Technical appraisal, that is the selection of material on the basis of quality and whether or not to keep all the old material against the day when the technology improves to the extent that better preservation recordings can be produced is a basic consideration. The potential technical improvement of recordings has implications for appraisal, including intrinsic value.
8.11 Some material may be "unusable" because of copyright or contractual restrictions. However, copyright can lapse and one of the functions of an archive could be expressed as outliving copyright and other such restrictions. The material is held for the restricted period (it may be possible to use it under certain conditions during such a period) and when copyright expires the archive will be able to grant access. Copyright restrictions should not necessarily deter selection of valuable items and the appraiser must think beyond the temporary restrictions.
8.12 Selection at the point of origin is a neglected area. The sound archivist who initiates a recording needs to consider why and how the material is being recorded and whether or not to edit the recording and what should be its ultimate disposition. Related to this consideration is the concept of pre-archival control, that is controlling the record and documentation of the record before the material enters the archive. This can be achieved by influencing record companies to label material fully and by requiring full documentation to be presented as well as a technical record of the processes involved in recording the material which is deposited.
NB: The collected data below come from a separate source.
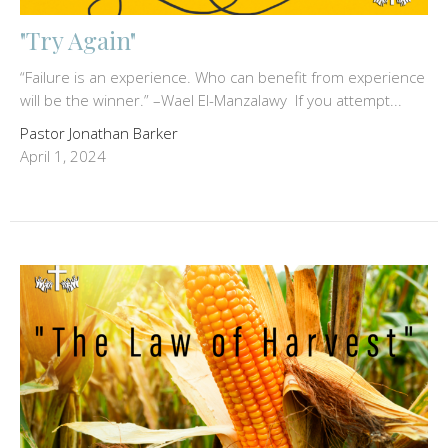
"Try Again"
“Failure is an experience. Who can benefit from experience
will be the winner.” –Wael El-Manzalawy If you attempt...
Pastor Jonathan Barker
April 1, 2024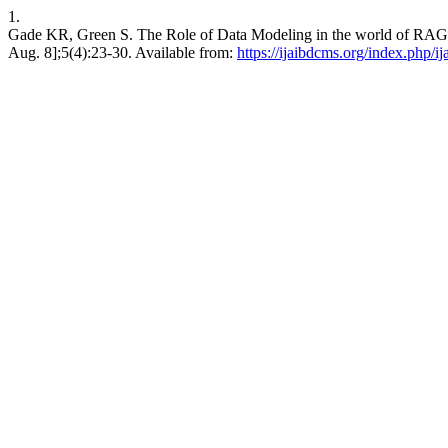
1.
Gade KR, Green S. The Role of Data Modeling in the world of RAG 
Aug. 8];5(4):23-30. Available from:
https://ijaibdcms.org/index.php/i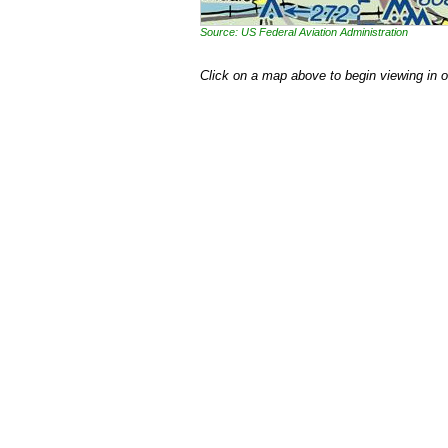
Source: US Federal Aviation Administration
Click on a map above to begin viewing in 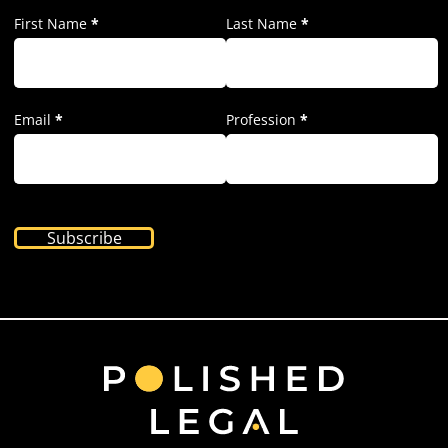
First Name
*
Last Name
*
Email
*
Profession
*
Subscribe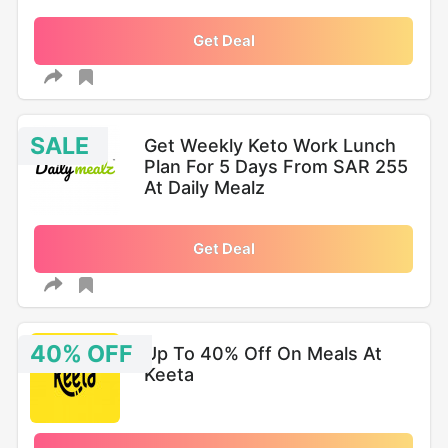
Get Deal
SALE
Get Weekly Keto Work Lunch
Plan For 5 Days From SAR 255
At Daily Mealz
Get Deal
40% OFF
Up To 40% Off On Meals At
Keeta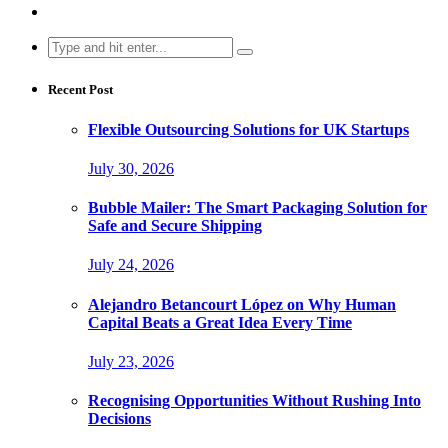
Search
for:
Recent Post
Flexible Outsourcing Solutions for UK Startups
July 30, 2026
Bubble Mailer: The Smart Packaging Solution for
Safe and Secure Shipping
July 24, 2026
Alejandro Betancourt López on Why Human
Capital Beats a Great Idea Every Time
July 23, 2026
Recognising Opportunities Without Rushing Into
Decisions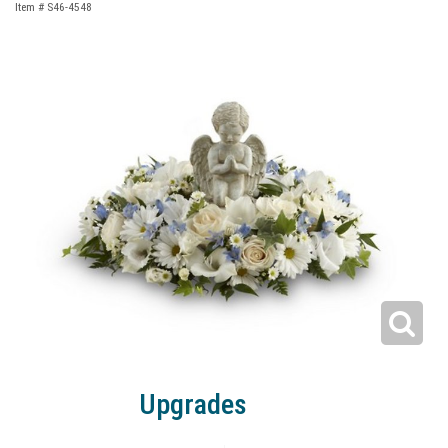
Item #
S46-4548
Upgrades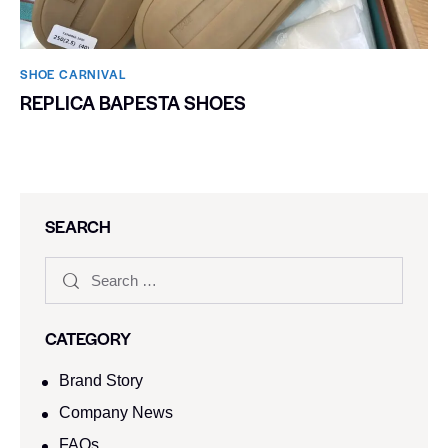
SHOE CARNIVAL​
REPLICA BAPESTA SHOES
SEARCH
CATEGORY
Brand Story
Company News
FAQs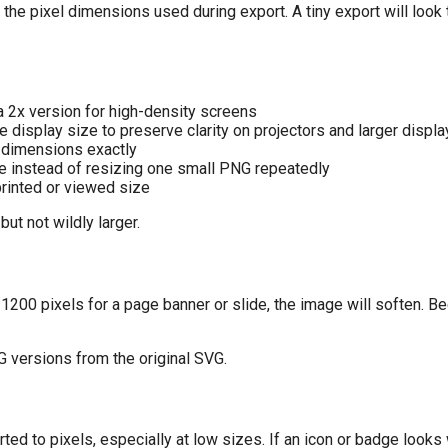
he pixel dimensions used during export. A tiny export will look t
 a 2x version for high-density screens
 display size to preserve clarity on projectors and larger displ
dimensions exactly
ze instead of resizing one small PNG repeatedly
rinted or viewed size
but not wildly larger.
 1200 pixels for a page banner or slide, the image will soften. B
G versions from the original SVG.
ted to pixels, especially at low sizes. If an icon or badge looks 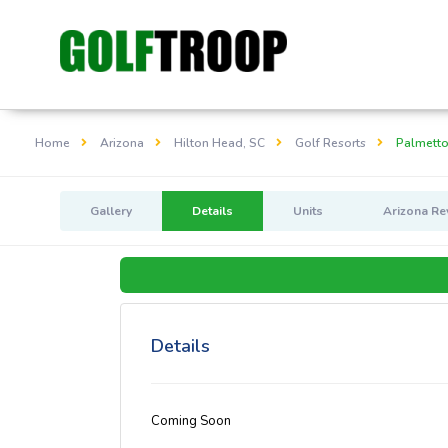
Home
Arizona
Hilton Head, SC
Golf Resorts
Palmetto
Gallery
Details
Units
Arizona Re
Details
Coming Soon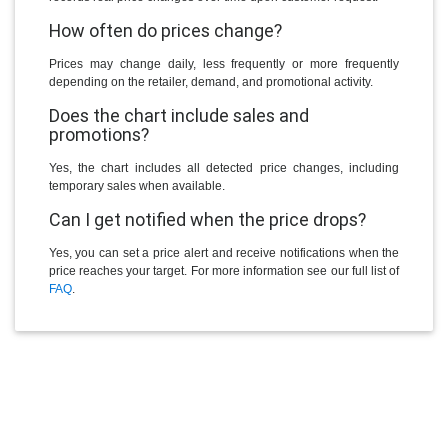
How often do prices change?
Prices may change daily, less frequently or more frequently
depending on the retailer, demand, and promotional activity.
Does the chart include sales and
promotions?
Yes, the chart includes all detected price changes, including
temporary sales when available.
Can I get notified when the price drops?
Yes, you can set a price alert and receive notifications when the
price reaches your target. For more information see our full list of
FAQ
.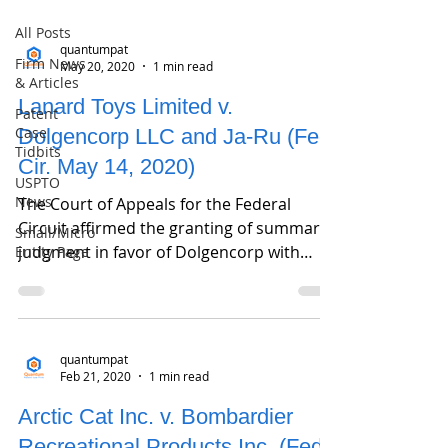
All Posts
quantumpat
Firm News
May 20, 2020
1 min read
& Articles
Lanard Toys Limited v.
Patent
Case
Dolgencorp LLC and Ja-Ru (Fed.
Tidbits
Cir. May 14, 2020)
USPTO
News
The Court of Appeals for the Federal
Circuit affirmed the granting of summary
Small/Micro
judgment in favor of Dolgencorp with
Entity Page
regard to design...
quantumpat
Feb 21, 2020
1 min read
Arctic Cat Inc. v. Bombardier
Recreational Products Inc. (Fed.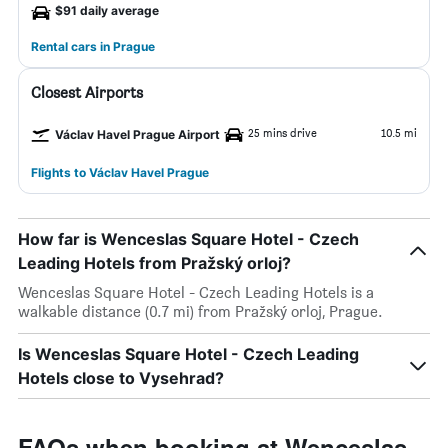
$91 daily average
Rental cars in Prague
Closest Airports
25 mins drive
10.5 mi
Václav Havel Prague Airport
Flights to Václav Havel Prague
How far is Wenceslas Square Hotel - Czech
Leading Hotels from Pražský orloj?
Wenceslas Square Hotel - Czech Leading Hotels is a
walkable distance (0.7 mi) from Pražský orloj, Prague.
Is Wenceslas Square Hotel - Czech Leading
Hotels close to Vysehrad?
FAQs when booking at Wenceslas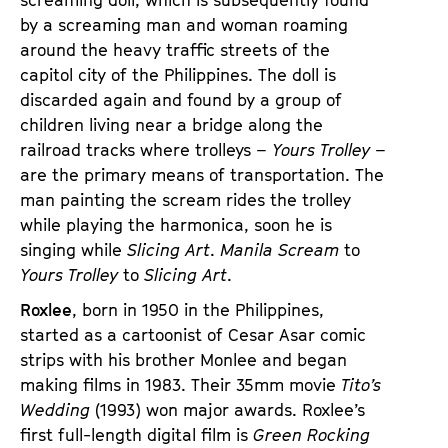
by a screaming man and woman roaming
around the heavy traffic streets of the
capitol city of the Philippines. The doll is
discarded again and found by a group of
children living near a bridge along the
railroad tracks where trolleys –
Yours Trolley
–
are the primary means of transportation. The
man painting the scream rides the trolley
while playing the harmonica, soon he is
singing while
Slicing Art
.
Manila Scream
to
Yours Trolley
to
Slicing Art
.
Roxlee
, born in 1950 in the Philippines,
started as a cartoonist of Cesar Asar comic
strips with his brother Monlee and began
making films in 1983. Their 35mm movie
Tito’s
Wedding
(1993) won major awards. Roxlee’s
first full-length digital film is
Green Rocking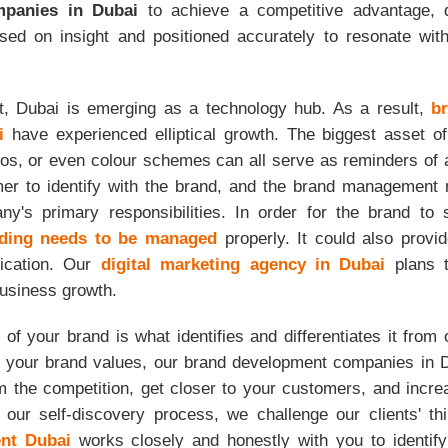
panies in Dubai
to achieve a competitive advantage, d
based on insight and positioned accurately to resonate wit
t, Dubai is emerging as a technology hub. As a result,
b
i
have experienced elliptical growth. The biggest asset o
os, or even colour schemes can all serve as reminders of 
er to identify with the brand, and the brand management 
y's primary responsibilities. In order for the brand to 
ding needs to be managed
properly. It could also provid
fication. Our
digital marketing agency in Dubai
plans t
business growth.
y of your brand is what identifies and differentiates it from 
 your brand values, our brand development companies in 
om the competition, get closer to your customers, and incr
g our self-discovery process, we challenge our clients' t
nt Dubai
works closely and honestly with you to identif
It should also be required that the recording meet a minimum technical standard.
8.13 The timing of selection is also an important consideration. Some material needs to be kept for only short periods while checks are made on existing material which it may duplicate. Other material should be looked at retrospectively after a period or periods of time. Most archives which practice selection will be found to use this policy of periodic reappraisal.
Hindsight is a useful mechanism and it can be achieved by adopting a long-term retention policy. Optimum selection decisions are best taken after a "decent" interval.
The concepts of reappraisal and deaccessioning should be incorporated into the repository's policies and practices. An archive will collect material in accordance with its purpose and objectives, but as these may change at intervals the selection principles will have to be flexible to accommodate these changes.
Selection principles themselves should, therefore, be subject to periodic review and re-evaluation.
8.14 One of the main principles of selection is objectivity. Selection staff should be as objective and free from bias as possible, within realistic parameters. A collector may be subjective in his approach, but an archivist should be seen to be objective and a set of principles is needed here to provide a framework for collection.
8.15 Selection out of the collection can have many end results. It may mean the destruction of the original record and retention of the original. It may mean the transfer of the material to another archive which has a more appropriate collection to house and manage the material involved, e.g. transfer of material dealing with war and conflict from a national archive or broadcast company to a war museum or of ethnographic material into a specialist collection or archive.